Stored data entries
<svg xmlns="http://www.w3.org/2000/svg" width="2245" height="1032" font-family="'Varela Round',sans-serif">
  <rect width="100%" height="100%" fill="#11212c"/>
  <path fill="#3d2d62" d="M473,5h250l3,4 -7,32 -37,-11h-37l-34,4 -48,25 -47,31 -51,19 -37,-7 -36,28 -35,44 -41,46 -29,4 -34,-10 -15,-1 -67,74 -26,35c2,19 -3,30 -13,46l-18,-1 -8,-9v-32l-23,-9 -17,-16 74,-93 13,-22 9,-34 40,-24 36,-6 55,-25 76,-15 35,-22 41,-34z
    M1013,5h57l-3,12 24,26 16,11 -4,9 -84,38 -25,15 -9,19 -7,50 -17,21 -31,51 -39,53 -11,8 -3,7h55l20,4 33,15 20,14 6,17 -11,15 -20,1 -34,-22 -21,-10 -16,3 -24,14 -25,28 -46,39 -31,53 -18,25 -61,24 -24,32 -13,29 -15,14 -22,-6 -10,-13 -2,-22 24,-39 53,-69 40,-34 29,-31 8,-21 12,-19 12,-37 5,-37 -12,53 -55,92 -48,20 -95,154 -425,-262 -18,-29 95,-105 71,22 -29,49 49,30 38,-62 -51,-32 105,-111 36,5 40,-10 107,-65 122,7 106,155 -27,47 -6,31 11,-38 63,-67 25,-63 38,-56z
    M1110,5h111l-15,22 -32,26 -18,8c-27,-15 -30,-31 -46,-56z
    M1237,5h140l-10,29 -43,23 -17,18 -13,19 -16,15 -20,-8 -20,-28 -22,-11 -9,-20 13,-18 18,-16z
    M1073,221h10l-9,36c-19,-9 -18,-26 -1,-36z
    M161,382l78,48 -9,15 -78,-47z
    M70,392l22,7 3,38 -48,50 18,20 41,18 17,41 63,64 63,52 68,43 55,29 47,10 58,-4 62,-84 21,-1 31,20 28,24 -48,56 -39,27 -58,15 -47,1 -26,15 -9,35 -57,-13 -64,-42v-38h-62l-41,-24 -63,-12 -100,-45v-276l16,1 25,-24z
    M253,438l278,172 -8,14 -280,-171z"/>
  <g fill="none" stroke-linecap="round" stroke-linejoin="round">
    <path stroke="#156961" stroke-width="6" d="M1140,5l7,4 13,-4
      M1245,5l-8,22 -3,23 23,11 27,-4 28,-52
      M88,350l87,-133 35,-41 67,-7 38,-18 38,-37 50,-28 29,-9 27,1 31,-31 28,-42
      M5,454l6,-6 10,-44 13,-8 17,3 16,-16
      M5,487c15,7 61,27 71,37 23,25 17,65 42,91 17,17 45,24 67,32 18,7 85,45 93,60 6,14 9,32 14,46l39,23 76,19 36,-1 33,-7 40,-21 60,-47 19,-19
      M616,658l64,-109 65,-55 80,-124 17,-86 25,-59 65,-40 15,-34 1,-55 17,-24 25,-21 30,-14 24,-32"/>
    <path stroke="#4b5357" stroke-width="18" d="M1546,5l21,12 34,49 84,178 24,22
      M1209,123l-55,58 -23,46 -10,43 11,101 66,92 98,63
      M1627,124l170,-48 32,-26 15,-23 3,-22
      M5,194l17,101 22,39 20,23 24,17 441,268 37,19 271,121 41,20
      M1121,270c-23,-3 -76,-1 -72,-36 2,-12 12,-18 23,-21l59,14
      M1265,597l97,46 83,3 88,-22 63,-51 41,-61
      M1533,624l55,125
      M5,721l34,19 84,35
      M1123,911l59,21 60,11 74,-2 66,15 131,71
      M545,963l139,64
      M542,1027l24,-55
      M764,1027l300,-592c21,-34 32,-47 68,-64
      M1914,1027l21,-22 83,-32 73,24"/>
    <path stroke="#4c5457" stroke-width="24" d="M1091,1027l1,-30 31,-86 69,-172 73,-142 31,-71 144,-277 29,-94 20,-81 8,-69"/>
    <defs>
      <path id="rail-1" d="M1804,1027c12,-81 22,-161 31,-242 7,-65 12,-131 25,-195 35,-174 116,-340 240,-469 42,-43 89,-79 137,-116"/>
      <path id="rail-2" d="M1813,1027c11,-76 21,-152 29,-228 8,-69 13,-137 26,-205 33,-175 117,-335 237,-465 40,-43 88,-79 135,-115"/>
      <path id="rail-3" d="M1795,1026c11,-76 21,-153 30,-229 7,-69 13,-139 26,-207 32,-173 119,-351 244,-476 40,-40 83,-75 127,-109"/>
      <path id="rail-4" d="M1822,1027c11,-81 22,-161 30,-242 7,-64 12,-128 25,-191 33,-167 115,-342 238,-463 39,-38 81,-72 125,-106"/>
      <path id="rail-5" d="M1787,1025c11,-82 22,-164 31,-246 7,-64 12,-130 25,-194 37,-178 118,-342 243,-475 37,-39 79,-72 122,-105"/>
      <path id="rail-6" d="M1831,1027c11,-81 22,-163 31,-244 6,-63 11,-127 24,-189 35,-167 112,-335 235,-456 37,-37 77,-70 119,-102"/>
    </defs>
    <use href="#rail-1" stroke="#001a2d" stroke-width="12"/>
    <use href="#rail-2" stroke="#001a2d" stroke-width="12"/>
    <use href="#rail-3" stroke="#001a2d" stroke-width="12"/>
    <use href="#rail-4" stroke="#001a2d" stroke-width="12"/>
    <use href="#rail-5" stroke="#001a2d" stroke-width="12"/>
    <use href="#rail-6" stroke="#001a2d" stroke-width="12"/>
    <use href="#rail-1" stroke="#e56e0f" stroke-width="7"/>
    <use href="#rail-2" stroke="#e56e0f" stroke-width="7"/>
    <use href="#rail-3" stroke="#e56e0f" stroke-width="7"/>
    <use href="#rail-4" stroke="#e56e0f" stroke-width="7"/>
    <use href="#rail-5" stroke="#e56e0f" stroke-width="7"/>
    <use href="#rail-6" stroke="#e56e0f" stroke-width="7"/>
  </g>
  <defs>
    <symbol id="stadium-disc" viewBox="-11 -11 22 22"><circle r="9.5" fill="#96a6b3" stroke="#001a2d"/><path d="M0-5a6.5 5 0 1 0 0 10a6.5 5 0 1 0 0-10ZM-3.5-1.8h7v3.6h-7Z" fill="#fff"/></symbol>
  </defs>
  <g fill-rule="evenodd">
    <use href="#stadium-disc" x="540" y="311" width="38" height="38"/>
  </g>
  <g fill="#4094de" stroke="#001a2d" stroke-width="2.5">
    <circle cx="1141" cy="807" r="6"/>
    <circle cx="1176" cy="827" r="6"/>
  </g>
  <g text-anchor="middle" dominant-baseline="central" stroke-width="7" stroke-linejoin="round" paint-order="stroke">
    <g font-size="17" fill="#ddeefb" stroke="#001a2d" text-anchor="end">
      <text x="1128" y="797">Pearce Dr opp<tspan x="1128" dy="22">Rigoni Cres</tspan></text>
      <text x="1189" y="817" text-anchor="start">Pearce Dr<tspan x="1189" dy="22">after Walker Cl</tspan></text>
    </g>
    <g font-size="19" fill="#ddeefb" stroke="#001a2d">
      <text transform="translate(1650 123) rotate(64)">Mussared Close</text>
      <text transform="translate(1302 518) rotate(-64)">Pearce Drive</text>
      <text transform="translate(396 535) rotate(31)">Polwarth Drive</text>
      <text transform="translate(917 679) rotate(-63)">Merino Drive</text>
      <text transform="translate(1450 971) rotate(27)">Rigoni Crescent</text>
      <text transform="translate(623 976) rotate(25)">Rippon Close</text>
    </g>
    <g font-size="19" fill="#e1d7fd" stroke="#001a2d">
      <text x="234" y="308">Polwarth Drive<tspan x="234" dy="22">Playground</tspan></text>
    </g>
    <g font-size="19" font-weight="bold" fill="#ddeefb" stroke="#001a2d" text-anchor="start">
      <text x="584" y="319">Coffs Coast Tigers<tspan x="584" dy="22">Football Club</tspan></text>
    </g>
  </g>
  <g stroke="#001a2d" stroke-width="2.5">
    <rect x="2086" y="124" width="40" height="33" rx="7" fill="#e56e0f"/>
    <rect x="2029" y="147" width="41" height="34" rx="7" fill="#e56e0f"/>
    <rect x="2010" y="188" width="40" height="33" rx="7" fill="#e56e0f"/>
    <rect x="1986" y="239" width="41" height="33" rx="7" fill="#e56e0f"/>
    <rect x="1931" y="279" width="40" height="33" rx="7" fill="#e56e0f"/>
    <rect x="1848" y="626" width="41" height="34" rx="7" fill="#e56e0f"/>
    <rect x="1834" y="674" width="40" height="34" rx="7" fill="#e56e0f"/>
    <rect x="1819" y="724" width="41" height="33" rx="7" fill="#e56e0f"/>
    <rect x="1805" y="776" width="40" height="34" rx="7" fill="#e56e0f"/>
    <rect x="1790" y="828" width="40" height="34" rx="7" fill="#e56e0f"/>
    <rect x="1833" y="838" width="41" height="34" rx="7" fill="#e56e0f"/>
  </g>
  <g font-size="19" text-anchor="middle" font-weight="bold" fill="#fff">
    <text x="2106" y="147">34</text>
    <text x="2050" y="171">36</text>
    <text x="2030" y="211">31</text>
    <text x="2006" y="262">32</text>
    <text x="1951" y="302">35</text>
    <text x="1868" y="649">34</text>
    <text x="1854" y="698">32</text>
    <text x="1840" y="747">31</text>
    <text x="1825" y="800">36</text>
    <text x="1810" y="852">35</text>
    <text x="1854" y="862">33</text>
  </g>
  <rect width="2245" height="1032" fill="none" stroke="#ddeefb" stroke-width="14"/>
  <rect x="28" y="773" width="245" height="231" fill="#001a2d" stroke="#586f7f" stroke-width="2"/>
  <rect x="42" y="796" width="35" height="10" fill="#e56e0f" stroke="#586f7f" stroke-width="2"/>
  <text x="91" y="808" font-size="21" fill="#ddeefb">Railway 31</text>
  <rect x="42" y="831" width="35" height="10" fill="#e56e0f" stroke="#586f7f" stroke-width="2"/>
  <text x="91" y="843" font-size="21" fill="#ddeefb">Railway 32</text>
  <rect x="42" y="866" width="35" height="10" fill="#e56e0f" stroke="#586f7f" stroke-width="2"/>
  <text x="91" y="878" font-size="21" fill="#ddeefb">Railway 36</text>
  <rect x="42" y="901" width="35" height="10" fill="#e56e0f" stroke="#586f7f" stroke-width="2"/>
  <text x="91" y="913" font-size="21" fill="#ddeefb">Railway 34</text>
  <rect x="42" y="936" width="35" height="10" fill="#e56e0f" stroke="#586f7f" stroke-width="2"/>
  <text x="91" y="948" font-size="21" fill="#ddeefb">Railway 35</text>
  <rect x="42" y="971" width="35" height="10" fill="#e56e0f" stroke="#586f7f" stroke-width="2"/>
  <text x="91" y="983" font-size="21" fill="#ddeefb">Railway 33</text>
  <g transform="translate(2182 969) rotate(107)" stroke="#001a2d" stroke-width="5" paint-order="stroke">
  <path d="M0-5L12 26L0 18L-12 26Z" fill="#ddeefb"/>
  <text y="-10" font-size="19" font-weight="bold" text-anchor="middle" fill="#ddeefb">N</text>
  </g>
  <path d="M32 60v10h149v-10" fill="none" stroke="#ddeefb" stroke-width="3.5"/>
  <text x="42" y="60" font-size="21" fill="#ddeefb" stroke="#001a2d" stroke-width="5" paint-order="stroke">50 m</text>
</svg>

### TASK TO COMPLETE:
Across the data above, how many lines include the word "linejoin"? Give only the count.

### EXERCISE ANSWER:
2